BDA is working swiftly to follow-up with SEC Chairman Clayton and his fellow commissioners regarding our January 17 SEC fly-in which focused on retail confirmation markup disclosures. BDA became aware in late 2017 that the chairman and commissioners were frustrated with industry calls for a flat delay of the rule, and quickly acted to set up BDA member meetings to best express our concerns to the chair and commissioners in-person.
During our meeting, Mr. Clayton candidly expressed to us that he feels if a flat delay is given, vendors will not use that time to work on solutions. He also expressed concern that one delay might lead to several more requests for delay down the road. Chairman Clayton requested that BDA provide the SEC with a business plan/timeline approach, as he has not been satisfied with previous approaches that simply requested a delay in implementation of the rule.
Per our discussion with Mr. Clayton, as well as Commissioner Stein, and senior staff to Commissioner Piwowar, BDA’s working group left these meetings feeling that the best approach moving forward is a request for a transition period without formal extension of the effective date – but with a delay of enforcement provided industry can show they are actively working on solutions.

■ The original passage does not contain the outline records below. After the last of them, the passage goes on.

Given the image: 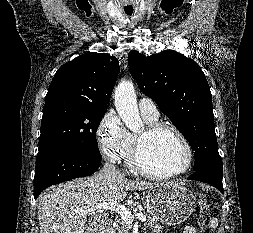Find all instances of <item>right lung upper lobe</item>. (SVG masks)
I'll return each instance as SVG.
<instances>
[{"label":"right lung upper lobe","instance_id":"obj_1","mask_svg":"<svg viewBox=\"0 0 253 233\" xmlns=\"http://www.w3.org/2000/svg\"><path fill=\"white\" fill-rule=\"evenodd\" d=\"M119 72L118 60L109 54H82L55 73L45 105L64 103L107 107Z\"/></svg>","mask_w":253,"mask_h":233}]
</instances>
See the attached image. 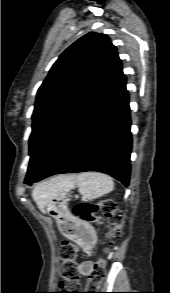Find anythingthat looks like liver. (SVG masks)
Here are the masks:
<instances>
[{"mask_svg": "<svg viewBox=\"0 0 170 293\" xmlns=\"http://www.w3.org/2000/svg\"><path fill=\"white\" fill-rule=\"evenodd\" d=\"M75 178V176H60L37 186L32 192V197L41 212H44L47 200L71 188L74 185Z\"/></svg>", "mask_w": 170, "mask_h": 293, "instance_id": "obj_1", "label": "liver"}]
</instances>
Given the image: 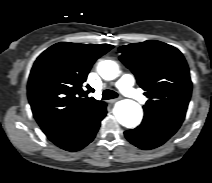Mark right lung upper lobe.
<instances>
[{"label":"right lung upper lobe","mask_w":212,"mask_h":183,"mask_svg":"<svg viewBox=\"0 0 212 183\" xmlns=\"http://www.w3.org/2000/svg\"><path fill=\"white\" fill-rule=\"evenodd\" d=\"M113 46L61 42L35 61L28 81L33 115L46 135L90 119L106 104L82 89L93 63Z\"/></svg>","instance_id":"cb5924a9"}]
</instances>
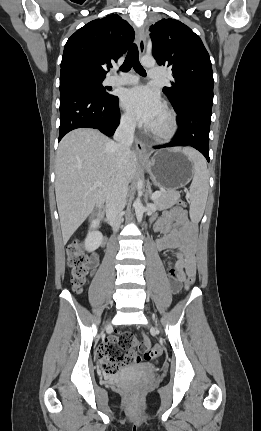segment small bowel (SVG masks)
I'll list each match as a JSON object with an SVG mask.
<instances>
[{
  "instance_id": "small-bowel-1",
  "label": "small bowel",
  "mask_w": 261,
  "mask_h": 431,
  "mask_svg": "<svg viewBox=\"0 0 261 431\" xmlns=\"http://www.w3.org/2000/svg\"><path fill=\"white\" fill-rule=\"evenodd\" d=\"M155 230L163 234L156 241L157 249L179 248L176 261L168 270L172 290L176 292L180 283L188 275L195 274L196 227L189 222L187 214L182 208L173 207L156 220ZM98 262L99 257L94 254L90 259V266L95 268ZM151 347L152 342L146 340L139 353L145 356Z\"/></svg>"
}]
</instances>
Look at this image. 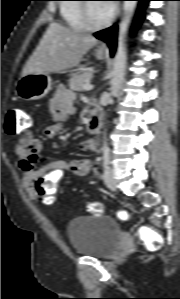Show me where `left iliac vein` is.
<instances>
[{
	"label": "left iliac vein",
	"instance_id": "left-iliac-vein-1",
	"mask_svg": "<svg viewBox=\"0 0 180 299\" xmlns=\"http://www.w3.org/2000/svg\"><path fill=\"white\" fill-rule=\"evenodd\" d=\"M103 180L109 189L116 190V180L114 178L113 169L110 166L106 167L103 174Z\"/></svg>",
	"mask_w": 180,
	"mask_h": 299
}]
</instances>
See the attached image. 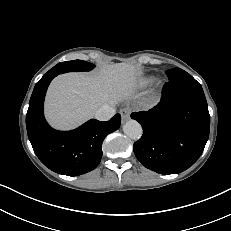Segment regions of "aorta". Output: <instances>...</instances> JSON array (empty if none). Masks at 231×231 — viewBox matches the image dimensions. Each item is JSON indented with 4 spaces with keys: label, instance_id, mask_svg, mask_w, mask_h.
<instances>
[{
    "label": "aorta",
    "instance_id": "obj_1",
    "mask_svg": "<svg viewBox=\"0 0 231 231\" xmlns=\"http://www.w3.org/2000/svg\"><path fill=\"white\" fill-rule=\"evenodd\" d=\"M124 133L133 140H138L143 133L142 126L136 120H129L123 126Z\"/></svg>",
    "mask_w": 231,
    "mask_h": 231
}]
</instances>
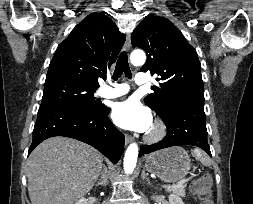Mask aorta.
Masks as SVG:
<instances>
[{
    "label": "aorta",
    "instance_id": "762f6f07",
    "mask_svg": "<svg viewBox=\"0 0 253 204\" xmlns=\"http://www.w3.org/2000/svg\"><path fill=\"white\" fill-rule=\"evenodd\" d=\"M131 63L135 66L143 65L146 61V55L142 50H135L130 56ZM138 157V145L132 143L128 146L124 157V170L126 173H132L135 169Z\"/></svg>",
    "mask_w": 253,
    "mask_h": 204
}]
</instances>
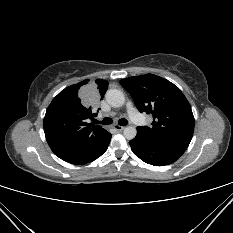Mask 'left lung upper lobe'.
<instances>
[{"label":"left lung upper lobe","mask_w":233,"mask_h":233,"mask_svg":"<svg viewBox=\"0 0 233 233\" xmlns=\"http://www.w3.org/2000/svg\"><path fill=\"white\" fill-rule=\"evenodd\" d=\"M140 112L152 114V127H137L150 142L185 151L192 139L194 116L181 90L153 74L122 79Z\"/></svg>","instance_id":"1"}]
</instances>
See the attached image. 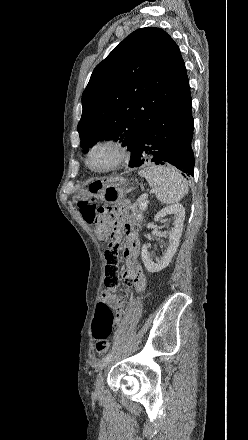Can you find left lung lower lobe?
<instances>
[{"instance_id": "0a47b994", "label": "left lung lower lobe", "mask_w": 248, "mask_h": 440, "mask_svg": "<svg viewBox=\"0 0 248 440\" xmlns=\"http://www.w3.org/2000/svg\"><path fill=\"white\" fill-rule=\"evenodd\" d=\"M192 99L188 86L150 122L139 136L131 153L130 167L146 162L172 165L193 176L194 153L191 147L194 129Z\"/></svg>"}]
</instances>
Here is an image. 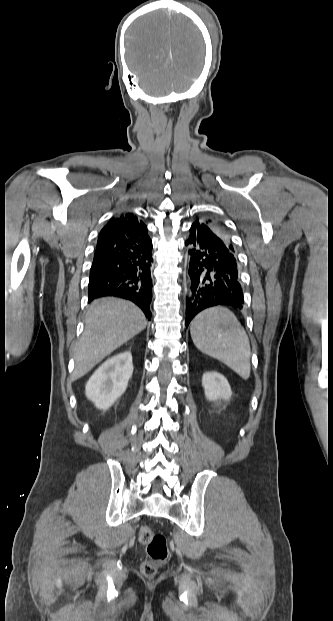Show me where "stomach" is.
<instances>
[{"mask_svg": "<svg viewBox=\"0 0 333 621\" xmlns=\"http://www.w3.org/2000/svg\"><path fill=\"white\" fill-rule=\"evenodd\" d=\"M220 309H221L223 312H228V310H226V309H223V308H220Z\"/></svg>", "mask_w": 333, "mask_h": 621, "instance_id": "0dacf381", "label": "stomach"}]
</instances>
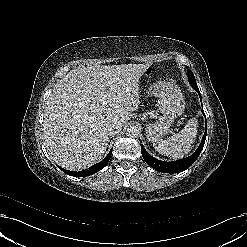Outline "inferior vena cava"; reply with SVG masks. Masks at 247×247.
Listing matches in <instances>:
<instances>
[{
  "label": "inferior vena cava",
  "mask_w": 247,
  "mask_h": 247,
  "mask_svg": "<svg viewBox=\"0 0 247 247\" xmlns=\"http://www.w3.org/2000/svg\"><path fill=\"white\" fill-rule=\"evenodd\" d=\"M122 129V125L119 123H112L107 125L105 132L107 134V136L109 137H113L114 135H116L117 133H119Z\"/></svg>",
  "instance_id": "inferior-vena-cava-1"
}]
</instances>
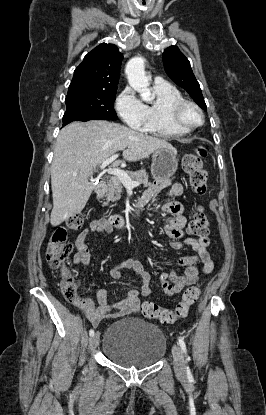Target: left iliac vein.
<instances>
[{
    "mask_svg": "<svg viewBox=\"0 0 266 415\" xmlns=\"http://www.w3.org/2000/svg\"><path fill=\"white\" fill-rule=\"evenodd\" d=\"M174 368L178 375L183 376L185 374V361L181 348L178 345L172 347Z\"/></svg>",
    "mask_w": 266,
    "mask_h": 415,
    "instance_id": "4c4485c4",
    "label": "left iliac vein"
}]
</instances>
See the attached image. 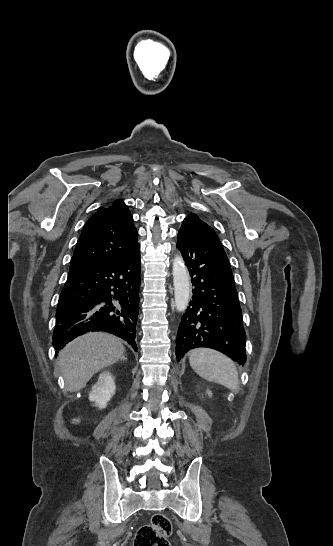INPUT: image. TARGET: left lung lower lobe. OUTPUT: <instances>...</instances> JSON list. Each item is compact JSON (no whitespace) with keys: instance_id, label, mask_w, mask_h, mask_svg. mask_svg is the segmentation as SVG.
<instances>
[{"instance_id":"left-lung-lower-lobe-1","label":"left lung lower lobe","mask_w":333,"mask_h":546,"mask_svg":"<svg viewBox=\"0 0 333 546\" xmlns=\"http://www.w3.org/2000/svg\"><path fill=\"white\" fill-rule=\"evenodd\" d=\"M176 247L191 276L192 300L181 318L176 339L179 361L190 349L208 347L238 364L246 362L243 316L228 258L219 239L184 220Z\"/></svg>"}]
</instances>
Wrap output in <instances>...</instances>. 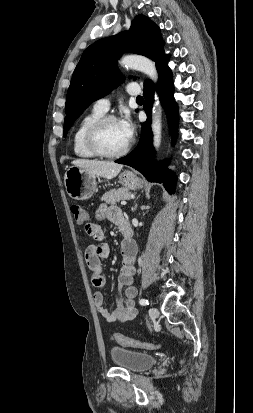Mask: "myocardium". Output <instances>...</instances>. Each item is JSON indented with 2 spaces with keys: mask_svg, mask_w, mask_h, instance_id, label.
I'll use <instances>...</instances> for the list:
<instances>
[{
  "mask_svg": "<svg viewBox=\"0 0 253 413\" xmlns=\"http://www.w3.org/2000/svg\"><path fill=\"white\" fill-rule=\"evenodd\" d=\"M110 121H117V119L114 115H103L93 121L85 132V144L87 148L96 156L103 158H117L125 155L130 150V141H128L121 150L116 152H107L102 149L99 143V133L102 127Z\"/></svg>",
  "mask_w": 253,
  "mask_h": 413,
  "instance_id": "f54148a6",
  "label": "myocardium"
}]
</instances>
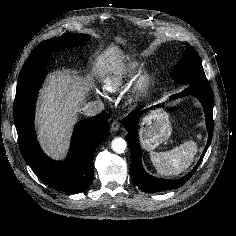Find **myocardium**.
I'll return each instance as SVG.
<instances>
[{
	"label": "myocardium",
	"instance_id": "myocardium-1",
	"mask_svg": "<svg viewBox=\"0 0 236 236\" xmlns=\"http://www.w3.org/2000/svg\"><path fill=\"white\" fill-rule=\"evenodd\" d=\"M151 82H152L151 72L147 70L141 72L133 84L132 88L133 99H138L141 95H143L150 87Z\"/></svg>",
	"mask_w": 236,
	"mask_h": 236
}]
</instances>
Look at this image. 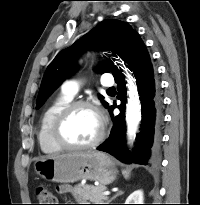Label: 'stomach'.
<instances>
[{
  "label": "stomach",
  "mask_w": 200,
  "mask_h": 205,
  "mask_svg": "<svg viewBox=\"0 0 200 205\" xmlns=\"http://www.w3.org/2000/svg\"><path fill=\"white\" fill-rule=\"evenodd\" d=\"M34 169L42 178L53 182L73 183L89 179L101 185L112 183L118 172L112 158L102 152L42 157L36 160Z\"/></svg>",
  "instance_id": "0dacf381"
}]
</instances>
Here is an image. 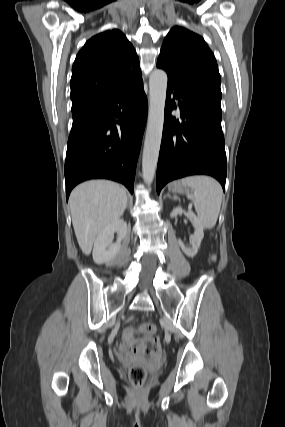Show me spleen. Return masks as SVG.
Segmentation results:
<instances>
[{"mask_svg": "<svg viewBox=\"0 0 285 427\" xmlns=\"http://www.w3.org/2000/svg\"><path fill=\"white\" fill-rule=\"evenodd\" d=\"M181 183L193 189V193L187 194V197L193 201L201 224L206 228H213L221 208V185L215 179L202 175L183 178Z\"/></svg>", "mask_w": 285, "mask_h": 427, "instance_id": "obj_1", "label": "spleen"}]
</instances>
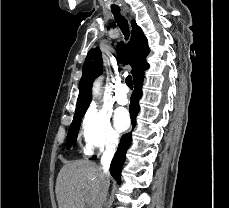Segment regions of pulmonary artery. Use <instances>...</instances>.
Wrapping results in <instances>:
<instances>
[{"instance_id":"pulmonary-artery-1","label":"pulmonary artery","mask_w":229,"mask_h":208,"mask_svg":"<svg viewBox=\"0 0 229 208\" xmlns=\"http://www.w3.org/2000/svg\"><path fill=\"white\" fill-rule=\"evenodd\" d=\"M118 101L121 104H127L129 102V89L125 83L120 85Z\"/></svg>"}]
</instances>
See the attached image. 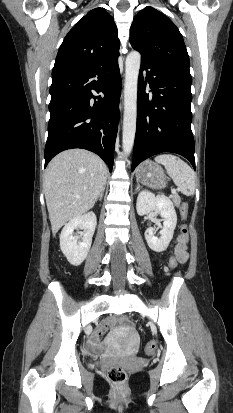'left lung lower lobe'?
I'll return each mask as SVG.
<instances>
[{"mask_svg":"<svg viewBox=\"0 0 233 413\" xmlns=\"http://www.w3.org/2000/svg\"><path fill=\"white\" fill-rule=\"evenodd\" d=\"M147 85L152 89V98L145 93ZM190 87L191 82L181 76L141 60L132 171L143 160L162 152L184 156L195 170Z\"/></svg>","mask_w":233,"mask_h":413,"instance_id":"0a47b994","label":"left lung lower lobe"}]
</instances>
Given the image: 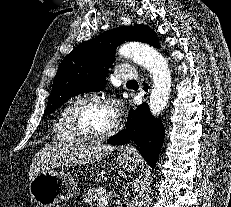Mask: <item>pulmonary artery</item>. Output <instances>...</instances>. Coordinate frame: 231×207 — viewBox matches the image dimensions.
<instances>
[{
  "label": "pulmonary artery",
  "instance_id": "obj_1",
  "mask_svg": "<svg viewBox=\"0 0 231 207\" xmlns=\"http://www.w3.org/2000/svg\"><path fill=\"white\" fill-rule=\"evenodd\" d=\"M137 75V71L128 65L119 66L116 72V77L120 80H135Z\"/></svg>",
  "mask_w": 231,
  "mask_h": 207
}]
</instances>
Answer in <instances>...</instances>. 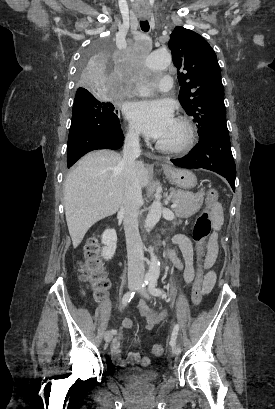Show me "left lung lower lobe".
<instances>
[{
	"label": "left lung lower lobe",
	"instance_id": "1",
	"mask_svg": "<svg viewBox=\"0 0 275 409\" xmlns=\"http://www.w3.org/2000/svg\"><path fill=\"white\" fill-rule=\"evenodd\" d=\"M184 168H204L227 179L235 191L236 167L228 130L216 129L200 137L198 144L184 157L171 160Z\"/></svg>",
	"mask_w": 275,
	"mask_h": 409
}]
</instances>
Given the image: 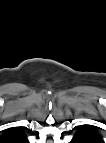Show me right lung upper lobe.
<instances>
[{
    "label": "right lung upper lobe",
    "instance_id": "1",
    "mask_svg": "<svg viewBox=\"0 0 106 143\" xmlns=\"http://www.w3.org/2000/svg\"><path fill=\"white\" fill-rule=\"evenodd\" d=\"M25 135L21 127H12L7 129L0 137L1 143H22L25 140Z\"/></svg>",
    "mask_w": 106,
    "mask_h": 143
}]
</instances>
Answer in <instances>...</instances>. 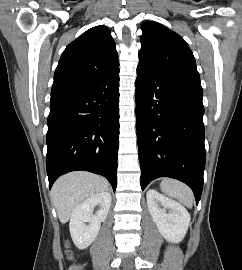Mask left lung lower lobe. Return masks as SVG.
<instances>
[{
	"mask_svg": "<svg viewBox=\"0 0 242 270\" xmlns=\"http://www.w3.org/2000/svg\"><path fill=\"white\" fill-rule=\"evenodd\" d=\"M201 88L138 65L136 127L142 190L155 178L178 179L198 204L205 168Z\"/></svg>",
	"mask_w": 242,
	"mask_h": 270,
	"instance_id": "1",
	"label": "left lung lower lobe"
}]
</instances>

BDA’s working group is drafting a letter we hope to send early next week. The letter will lay out specific, concrete impacts that the approaching retail confirmation rule is having on BDA member firms; and lay out BDA suggestions on a business plan approach/timeline of enforcement — per the Chairman’s request. The letter will take into account vendor timelines, system integration, testing and other technical aspects. BDA’s suggestion will be enforcement by the end of 2018 – about 7 months after the rule’s effective date of May 14, 2018. The letter will also make it very clear that it would be incredibly disruptive to the retail market and consumers if confirms were to go out with inaccurate information.